--- START ---
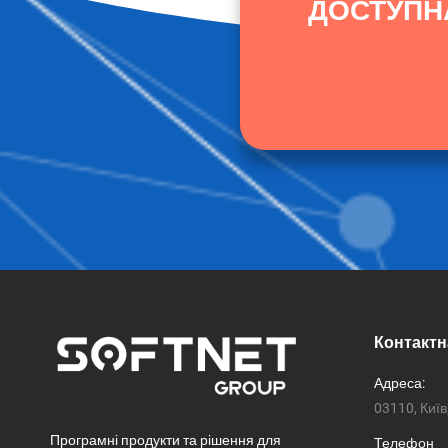
ДОСТУПНА
Контактн
Адреса:
03110, Київ
Програмні продукти та рішення для
Телефон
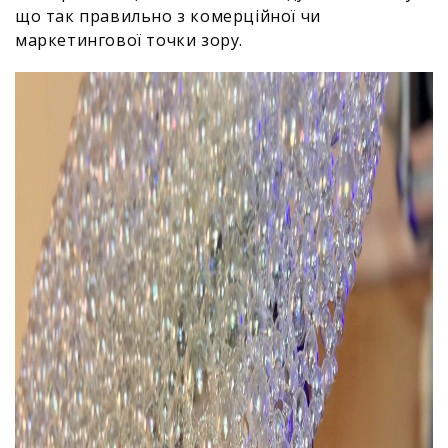
що так правильно з комерційної чи
маркетингової точки зору.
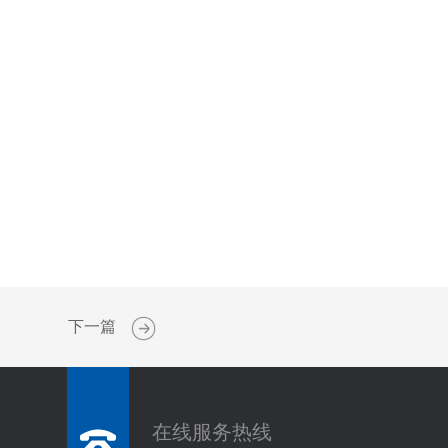
下一篇
在线服务热线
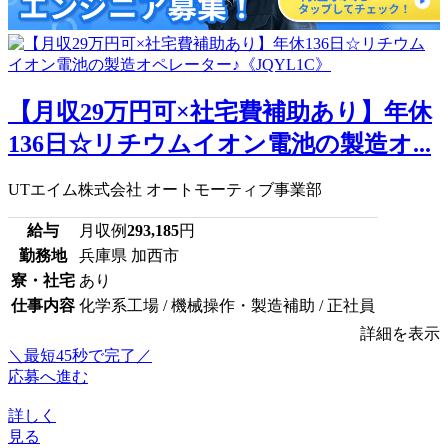
【月収29万円可×社宅費補助あり】年休
136日☆リチウムイオン電池の製造オ...
UTエイム株式会社 オートモーティブ事業部
給与
月収例
293,185
円
勤務地
兵庫県 加西市
寮・社宅
あり
仕事内容
化学系工場 / 機械操作・製造補助 / 正社員
詳細を表示
＼最短45秒で完了／
応募へ進む
詳しく
見る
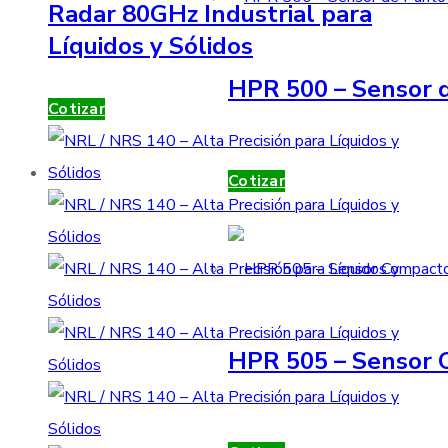
Radar 80GHz Industrial para
Líquidos y Sólidos
HPR 500 – Sensor d
Cotizar
Cotizar
HPR 505 – Sensor 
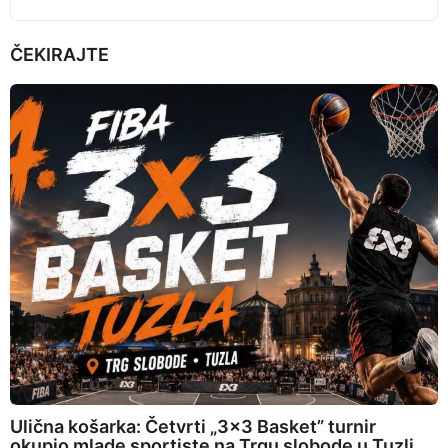
ČEKIRAJTE
Ulična košarka: Četvrti „3×3 Basket” turnir
okupio mlade sportiste na Trgu slobode u Tuzli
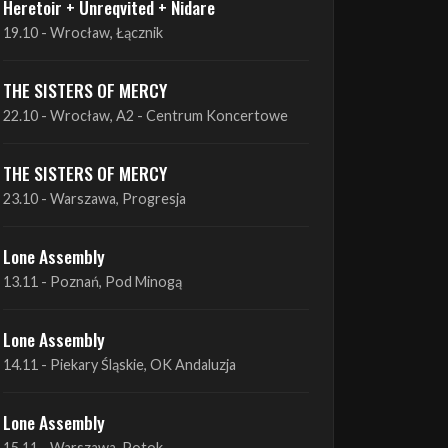
THE SISTERS OF MERCY
22.10 - Wrocław, A2 - Centrum Koncertowe
THE SISTERS OF MERCY
23.10 - Warszawa, Progresja
Lone Assembly
13.11 - Poznań, Pod Minogą
Lone Assembly
14.11 - Piekary Śląskie, OK Andaluzja
Lone Assembly
15.11 - Warszawa, Potok
Zobacz wszystkie zbliżające się koncerty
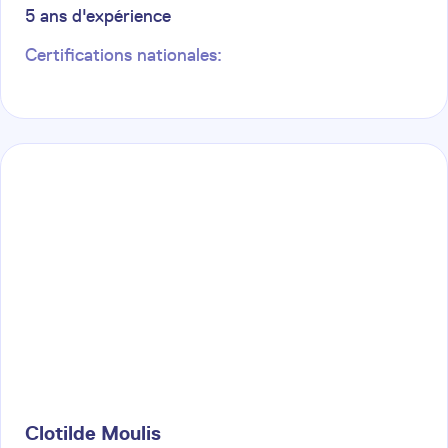
5
ans d'expérience
Certifications nationales:
Clotilde
Moulis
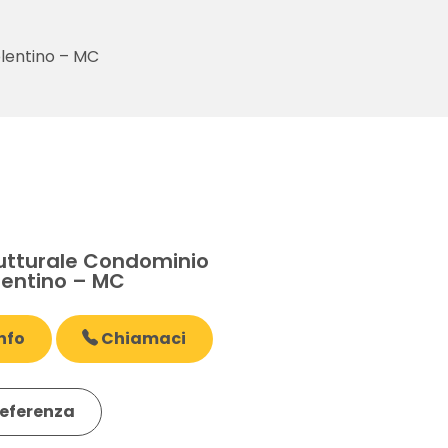
olentino – MC
E
rutturale Condominio
lentino – MC
nfo
Chiamaci
eferenza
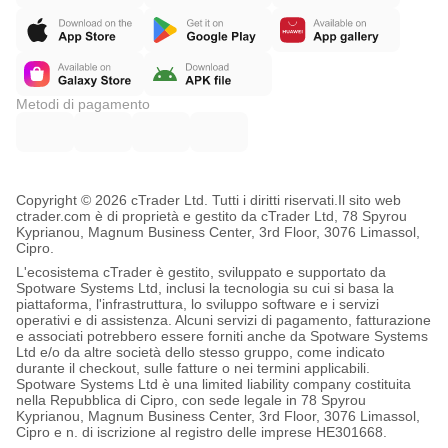
Metodi di pagamento
Copyright © 2026 cTrader Ltd. Tutti i diritti riservati.
Il sito web
ctrader.com è di proprietà e gestito da cTrader Ltd, 78 Spyrou
Kyprianou, Magnum Business Center, 3rd Floor, 3076 Limassol,
Cipro.
L'ecosistema cTrader è gestito, sviluppato e supportato da
Spotware Systems Ltd, inclusi la tecnologia su cui si basa la
piattaforma, l'infrastruttura, lo sviluppo software e i servizi
operativi e di assistenza. Alcuni servizi di pagamento, fatturazione
e associati potrebbero essere forniti anche da Spotware Systems
Ltd e/o da altre società dello stesso gruppo, come indicato
durante il checkout, sulle fatture o nei termini applicabili.
Spotware Systems Ltd è una limited liability company costituita
nella Repubblica di Cipro, con sede legale in 78 Spyrou
Kyprianou, Magnum Business Center, 3rd Floor, 3076 Limassol,
Cipro e n. di iscrizione al registro delle imprese HE301668.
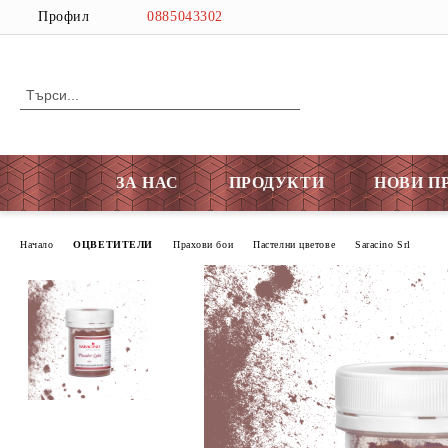
Профил
0885043302
ЗА НАС
ПРОДУКТИ
НОВИ П
Начало
ОЦВЕТИТЕЛИ
Прахови бои
Пастелни цветове
Saracino Srl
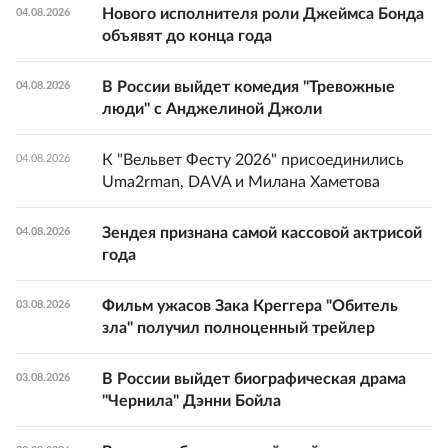
Нового исполнителя роли Джеймса Бонда
04.08.2026
объявят до конца года
В России выйдет комедия "Тревожные
04.08.2026
люди" с Анджелиной Джоли
К "Вельвет Фесту 2026" присоединились
04.08.2026
Uma2rman, DAVA и Милана Хаметова
Зендея признана самой кассовой актрисой
04.08.2026
года
Фильм ужасов Зака Креггера "Обитель
03.08.2026
зла" получил полноценный трейлер
В России выйдет биографическая драма
03.08.2026
"Чернила" Дэнни Бойла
--- END ---
What to work on -> Format every line of text in the listing above as a Markdown table with the columns "Row" and "Text". Skip blank lines and leave out the pictures.

Written response ->
| Row | Text |
|---|---|
| 1 | ДОСТУПНА |
| 2 | Контактн |
| 3 | Адреса: |
| 4 | 03110, Київ |
| 5 | Програмні продукти та рішення для |
| 6 | Телефон |
| 7 | що так правильно з комерційної чи |
| 8 | маркетингової точки зору. |
| 9 | 下一篇 |
| 10 | 在线服务热线 |
| 11 | 【月収29万円可×社宅費補助あり】年休 |
| 12 | 136日☆リチウムイオン電池の製造オ... |
| 13 | UTエイム株式会社 オートモーティブ事業部 |
| 14 | 給与 |
| 15 | 月収例 |
| 16 | 293,185 |
| 17 | 円 |
| 18 | 勤務地 |
| 19 | 兵庫県 加西市 |
| 20 | 寮・社宅 |
| 21 | あり |
| 22 | 仕事内容 |
| 23 | 化学系工場 / 機械操作・製造補助 / 正社員 |
| 24 | 詳細を表示 |
| 25 | ＼最短45秒で完了／ |
| 26 | 応募へ進む |
| 27 | 詳しく |
| 28 | 見る |
| 29 | Radar 80GHz Industrial para |
| 30 | Líquidos y Sólidos |
| 31 | HPR 500 – Sensor d |
| 32 | Cotizar |
| 33 | Cotizar |
| 34 | HPR 505 – Sensor  |
| 35 | ČEKIRAJTE |
| 36 | Ulična košarka: Četvrti „3×3 Basket” turnir |
| 37 | okupio mlade sportiste na Trgu slobode u Tuzli |
| 38 | THE SISTERS OF MERCY |
| 39 | 22.10 - Wrocław, A2 - Centrum Koncertowe |
| 40 | THE SISTERS OF MERCY |
| 41 | 23.10 - Warszawa, Progresja |
| 42 | Lone Assembly |
| 43 | 13.11 - Poznań, Pod Minogą |
| 44 | Lone Assembly |
| 45 | 14.11 - Piekary Śląskie, OK Andaluzja |
| 46 | Lone Assembly |
| 47 | 15.11 - Warszawa, Potok |
| 48 | Zobacz wszystkie zbliżające się koncerty |
| 49 | 5 |
| 50 | ans d'expérience |
| 51 | Certifications nationales: |
| 52 | Clotilde |
| 53 | Moulis |
| 54 | olentino – MC |
| 55 | E |
| 56 | rutturale Condominio |
| 57 | lentino – MC |
| 58 | nfo |
| 59 | Chiamaci |
| 60 | eferenza |
| 61 | Metodi di pagamento |
| 62 | Copyright © 2026 cTrader Ltd. Tutti i diritti riservati. |
| 63 | Il sito web |
| 64 | ctrader.com è di proprietà e gestito da cTrader Ltd, 78 Spyrou |
| 65 | Kyprianou, Magnum Business Center, 3rd Floor, 3076 Limassol, |
| 66 | Cipro. |
| 67 | L'ecosistema cTrader è gestito, sviluppato e supportato da |
| 68 | Spotware Systems Ltd, inclusi la tecnologia su cui si basa la |
| 69 | piattaforma, l'infrastruttura, lo sviluppo software e i servizi |
| 70 | operativi e di assistenza. Alcuni servizi di pagamento, fatturazione |
| 71 | e associati potrebbero essere forniti anche da Spotware Systems |
| 72 | Ltd e/o da altre società dello stesso gruppo, come indicato |
| 73 | durante il checkout, sulle fatture o nei termini applicabili. |
| 74 | Spotware Systems Ltd è una limited liability company costituita |
| 75 | nella Repubblica di Cipro, con sede legale in 78 Spyrou |
| 76 | Kyprianou, Magnum Business Center, 3rd Floor, 3076 Limassol, |
| 77 | Cipro e n. di iscrizione al registro delle imprese HE301668. |
| 78 | Профил |
| 79 | 0885043302 |
| 80 | ЗА НАС |
| 81 | ПРОДУКТИ |
| 82 | НОВИ П |
| 83 | Начало |
| 84 | ОЦВЕТИТЕЛИ |
| 85 | Прахови бои |
| 86 | Пастелни цветове |
| 87 | Saracino Srl |
| 88 | Нового исполнителя роли Джеймса Бонда |
| 89 | 04.08.2026 |
| 90 | объявят до конца года |
| 91 | В России выйдет комедия "Тревожные |
| 92 | 04.08.2026 |
| 93 | люди" с Анджелиной Джоли |
| 94 | К "Вельвет Фесту 2026" присоединились |
| 95 | 04.08.2026 |
| 96 | Uma2rman, DAVA и Милана Хаметова |
| 97 | Зендея признана самой кассовой актрисой |
| 98 | 04.08.2026 |
| 99 | года |
| 100 | Фильм ужасов Зака Креггера "Обитель |
| 101 | 03.08.2026 |
| 102 | зла" получил полноценный трейлер |
| 103 | В России выйдет биографическая драма |
| 104 | 03.08.2026 |
| 105 | "Чернила" Дэнни Бойла |